Source texts of formatted documents:
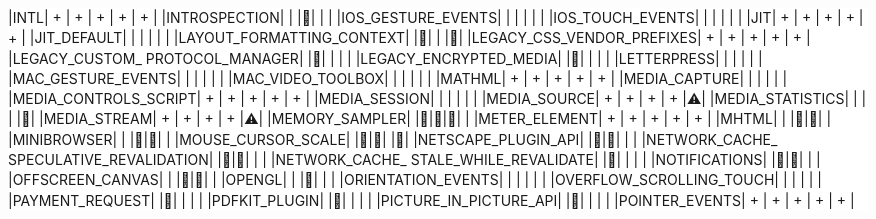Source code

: |INTL|  +  |  +  |  +  |  +  |  +  |
|INTROSPECTION|     |     |:elephant:|     |     |
|IOS_GESTURE_EVENTS|     |     |     |     |     |
|IOS_TOUCH_EVENTS|     |     |     |     |     |
|JIT|  +  |  +  |  +  |  +  |  +  |
|JIT_DEFAULT|     |     |     |     |     |
|LAYOUT_FORMATTING_CONTEXT|     |:elephant:|     |     |:elephant:|
|LEGACY_CSS_VENDOR_PREFIXES|  +  |  +  |  +  |  +  |  +  |
|LEGACY_CUSTOM_ PROTOCOL_MANAGER|     |:elephant:|     |     |     |
|LEGACY_ENCRYPTED_MEDIA|     |:elephant:|     |     |     |
|LETTERPRESS|     |     |     |     |     |
|MAC_GESTURE_EVENTS|     |     |     |     |     |
|MAC_VIDEO_TOOLBOX|     |     |     |     |     |
|MATHML|  +  |  +  |  +  |  +  |  +  |
|MEDIA_CAPTURE|     |     |     |     |     |
|MEDIA_CONTROLS_SCRIPT|  +  |  +  |  +  |  +  |  +  |
|MEDIA_SESSION|     |     |     |     |     |
|MEDIA_SOURCE|  +  |  +  |  +  |  +  |:warning:|
|MEDIA_STATISTICS|     |     |     |     |:elephant:|
|MEDIA_STREAM|  +  |  +  |  +  |  +  |:warning:|
|MEMORY_SAMPLER|     |:elephant:|:elephant:|:elephant:|     |
|METER_ELEMENT|  +  |  +  |  +  |  +  |  +  |
|MHTML|     |     |:elephant:|:elephant:|     |
|MINIBROWSER|     |     |:elephant:|:elephant:|     |
|MOUSE_CURSOR_SCALE|     |:elephant:|:elephant:|     |:elephant:|
|NETSCAPE_PLUGIN_API|     |:elephant:|:elephant:|     |     |
|NETWORK_CACHE_ SPECULATIVE_REVALIDATION|     |:elephant:|:elephant:|     |     |
|NETWORK_CACHE_ STALE_WHILE_REVALIDATE|     |:elephant:|     |     |     |
|NOTIFICATIONS|     |:elephant:|:elephant:|     |     |
|OFFSCREEN_CANVAS|     |     |:elephant:|:elephant:|     |
|OPENGL|     |     |:elephant:|     |     |
|ORIENTATION_EVENTS|     |     |     |     |     |
|OVERFLOW_SCROLLING_TOUCH|     |     |     |     |     |
|PAYMENT_REQUEST|     |:elephant:|     |     |     |
|PDFKIT_PLUGIN|     |:elephant:|     |     |     |
|PICTURE_IN_PICTURE_API|     |:elephant:|     |     |     |
|POINTER_EVENTS|  +  |  +  |  +  |  +  |  +  |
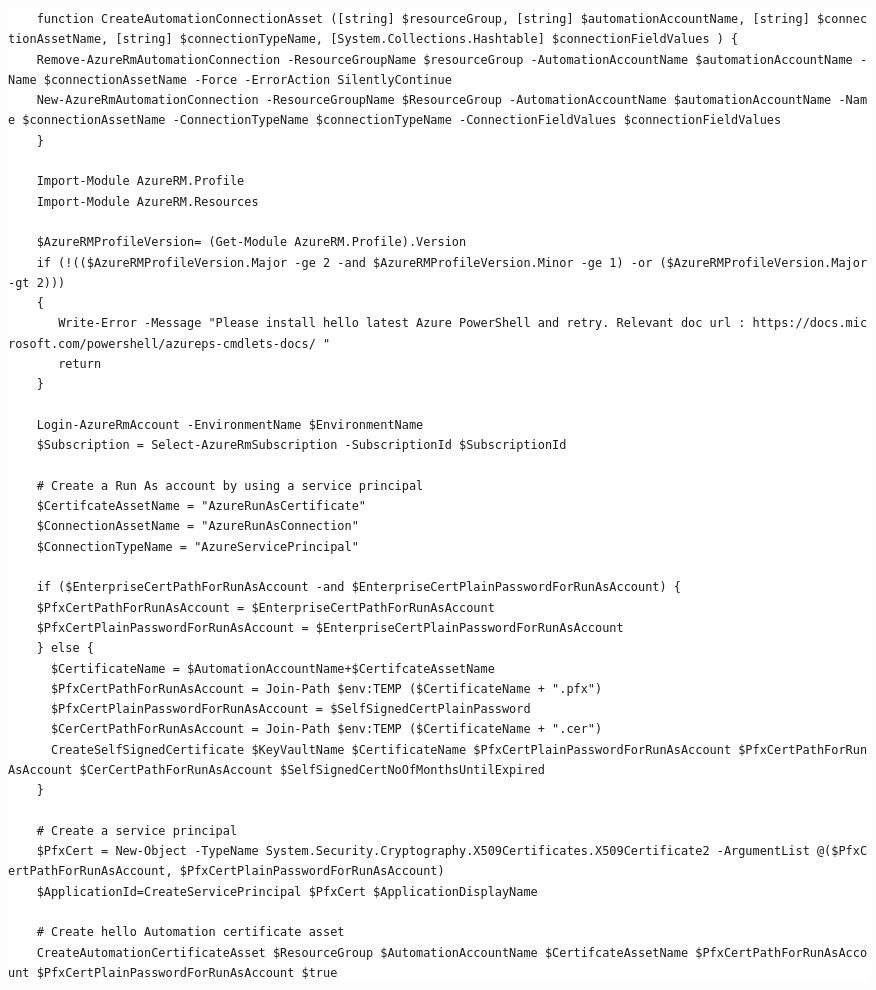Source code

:         function CreateAutomationConnectionAsset ([string] $resourceGroup, [string] $automationAccountName, [string] $connectionAssetName, [string] $connectionTypeName, [System.Collections.Hashtable] $connectionFieldValues ) {
        Remove-AzureRmAutomationConnection -ResourceGroupName $resourceGroup -AutomationAccountName $automationAccountName -Name $connectionAssetName -Force -ErrorAction SilentlyContinue
        New-AzureRmAutomationConnection -ResourceGroupName $ResourceGroup -AutomationAccountName $automationAccountName -Name $connectionAssetName -ConnectionTypeName $connectionTypeName -ConnectionFieldValues $connectionFieldValues
        }

        Import-Module AzureRM.Profile
        Import-Module AzureRM.Resources

        $AzureRMProfileVersion= (Get-Module AzureRM.Profile).Version
        if (!(($AzureRMProfileVersion.Major -ge 2 -and $AzureRMProfileVersion.Minor -ge 1) -or ($AzureRMProfileVersion.Major -gt 2)))
        {
           Write-Error -Message "Please install hello latest Azure PowerShell and retry. Relevant doc url : https://docs.microsoft.com/powershell/azureps-cmdlets-docs/ "
           return
        }

        Login-AzureRmAccount -EnvironmentName $EnvironmentName
        $Subscription = Select-AzureRmSubscription -SubscriptionId $SubscriptionId

        # Create a Run As account by using a service principal
        $CertifcateAssetName = "AzureRunAsCertificate"
        $ConnectionAssetName = "AzureRunAsConnection"
        $ConnectionTypeName = "AzureServicePrincipal"

        if ($EnterpriseCertPathForRunAsAccount -and $EnterpriseCertPlainPasswordForRunAsAccount) {
        $PfxCertPathForRunAsAccount = $EnterpriseCertPathForRunAsAccount
        $PfxCertPlainPasswordForRunAsAccount = $EnterpriseCertPlainPasswordForRunAsAccount
        } else {
          $CertificateName = $AutomationAccountName+$CertifcateAssetName
          $PfxCertPathForRunAsAccount = Join-Path $env:TEMP ($CertificateName + ".pfx")
          $PfxCertPlainPasswordForRunAsAccount = $SelfSignedCertPlainPassword
          $CerCertPathForRunAsAccount = Join-Path $env:TEMP ($CertificateName + ".cer")
          CreateSelfSignedCertificate $KeyVaultName $CertificateName $PfxCertPlainPasswordForRunAsAccount $PfxCertPathForRunAsAccount $CerCertPathForRunAsAccount $SelfSignedCertNoOfMonthsUntilExpired
        }

        # Create a service principal
        $PfxCert = New-Object -TypeName System.Security.Cryptography.X509Certificates.X509Certificate2 -ArgumentList @($PfxCertPathForRunAsAccount, $PfxCertPlainPasswordForRunAsAccount)
        $ApplicationId=CreateServicePrincipal $PfxCert $ApplicationDisplayName

        # Create hello Automation certificate asset
        CreateAutomationCertificateAsset $ResourceGroup $AutomationAccountName $CertifcateAssetName $PfxCertPathForRunAsAccount $PfxCertPlainPasswordForRunAsAccount $true
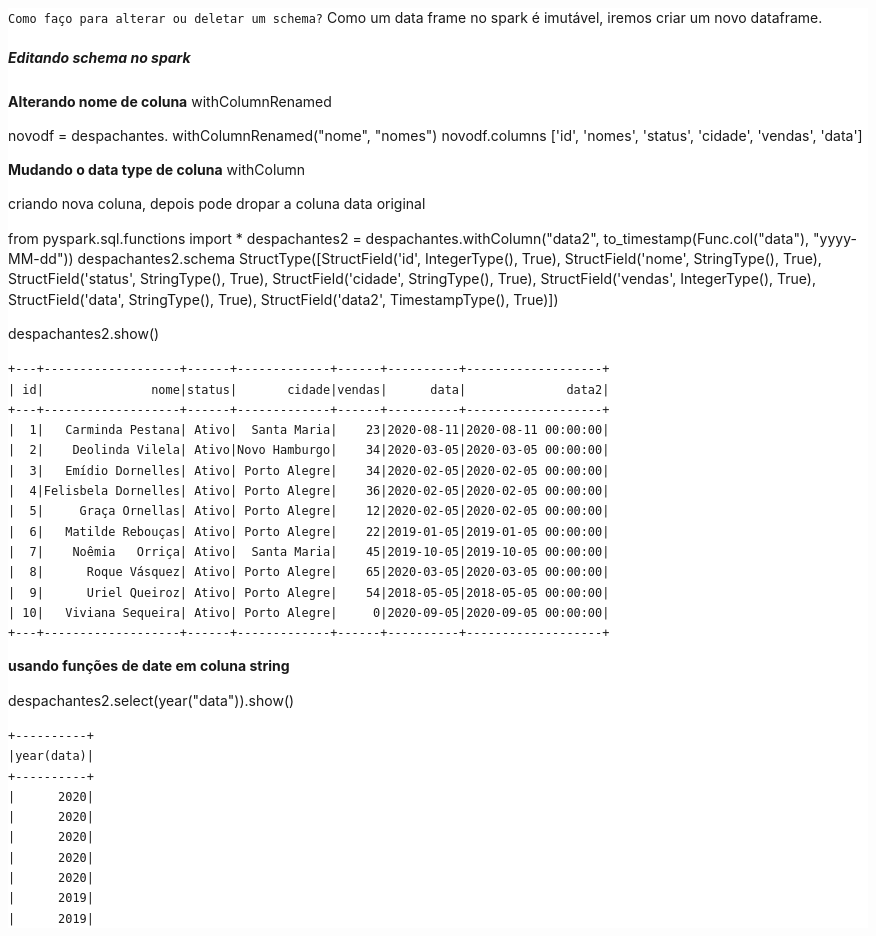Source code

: <code>Como faço para alterar ou deletar um schema?</code>
Como um data frame no spark é imutável, iremos criar um novo dataframe.

#####  Editando schema no spark

**Alterando nome de coluna** withColumnRenamed

novodf = despachantes. withColumnRenamed("nome", "nomes")
novodf.columns
['id', 'nomes', 'status', 'cidade', 'vendas', 'data']

**Mudando o data type de coluna** withColumn

criando nova coluna, depois pode dropar a coluna data original

from pyspark.sql.functions import *
despachantes2 =  despachantes.withColumn("data2", to_timestamp(Func.col("data"), "yyyy-MM-dd"))
despachantes2.schema
StructType([StructField('id', IntegerType(), True), StructField('nome', StringType(), True), StructField('status', StringType(), True), StructField('cidade', StringType(), True), StructField('vendas', IntegerType(), True), StructField('data', StringType(), True), StructField('data2', TimestampType(), True)])

despachantes2.show()

    +---+-------------------+------+-------------+------+----------+-------------------+
    | id|               nome|status|       cidade|vendas|      data|              data2|
    +---+-------------------+------+-------------+------+----------+-------------------+
    |  1|   Carminda Pestana| Ativo|  Santa Maria|    23|2020-08-11|2020-08-11 00:00:00|
    |  2|    Deolinda Vilela| Ativo|Novo Hamburgo|    34|2020-03-05|2020-03-05 00:00:00|
    |  3|   Emídio Dornelles| Ativo| Porto Alegre|    34|2020-02-05|2020-02-05 00:00:00|
    |  4|Felisbela Dornelles| Ativo| Porto Alegre|    36|2020-02-05|2020-02-05 00:00:00|
    |  5|     Graça Ornellas| Ativo| Porto Alegre|    12|2020-02-05|2020-02-05 00:00:00|
    |  6|   Matilde Rebouças| Ativo| Porto Alegre|    22|2019-01-05|2019-01-05 00:00:00|
    |  7|    Noêmia   Orriça| Ativo|  Santa Maria|    45|2019-10-05|2019-10-05 00:00:00|
    |  8|      Roque Vásquez| Ativo| Porto Alegre|    65|2020-03-05|2020-03-05 00:00:00|
    |  9|      Uriel Queiroz| Ativo| Porto Alegre|    54|2018-05-05|2018-05-05 00:00:00|
    | 10|   Viviana Sequeira| Ativo| Porto Alegre|     0|2020-09-05|2020-09-05 00:00:00|
    +---+-------------------+------+-------------+------+----------+-------------------+

**usando funções de date em coluna string**

despachantes2.select(year("data")).show()

    +----------+
    |year(data)|
    +----------+
    |      2020|
    |      2020|
    |      2020|
    |      2020|
    |      2020|
    |      2019|
    |      2019|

**WHAT TO DO:** Among the records, find the lines that contain "CertificateName" and copy each of them.

**ANSWER SPACE:**
          $CertificateName = $AutomationAccountName+$CertifcateAssetName
          $PfxCertPathForRunAsAccount = Join-Path $env:TEMP ($CertificateName + ".pfx")
          $CerCertPathForRunAsAccount = Join-Path $env:TEMP ($CertificateName + ".cer")
          CreateSelfSignedCertificate $KeyVaultName $CertificateName $PfxCertPlainPasswordForRunAsAccount $PfxCertPathForRunAsAccount $CerCertPathForRunAsAccount $SelfSignedCertNoOfMonthsUntilExpired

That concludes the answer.